* [SUPPLIED RECORDS]:
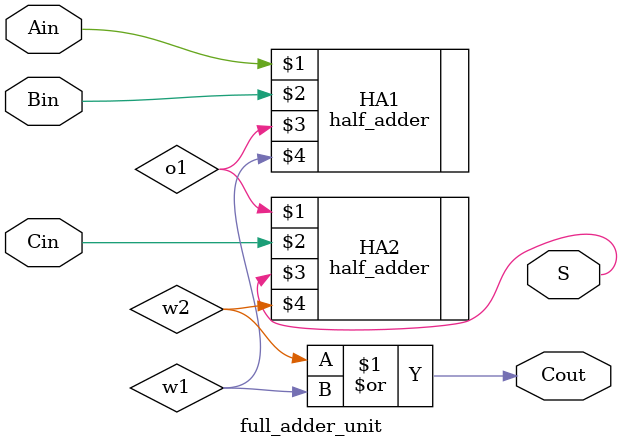
<source format=v>
`include "../HalfAdder/half_adder.v"

module full_adder_unit(Ain,Bin,Cin,S,Cout);
    input Ain,Bin,Cin;
    output S,Cout;

    wire w1,w2,o1;
    half_adder HA1(Ain,Bin,o1,w1);
    half_adder HA2(o1,Cin,S,w2);

    or (Cout,w2,w1);

endmodule
</source>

* [BRIEF]: A word-for-word copy of the listing is needed, with no pictures in it.

* [OUTPUT OF THE TASK]:
<source format=v>
`include "../HalfAdder/half_adder.v"

module full_adder_unit(Ain,Bin,Cin,S,Cout);
    input Ain,Bin,Cin;
    output S,Cout;

    wire w1,w2,o1;
    half_adder HA1(Ain,Bin,o1,w1);
    half_adder HA2(o1,Cin,S,w2);

    or (Cout,w2,w1);

endmodule
</source>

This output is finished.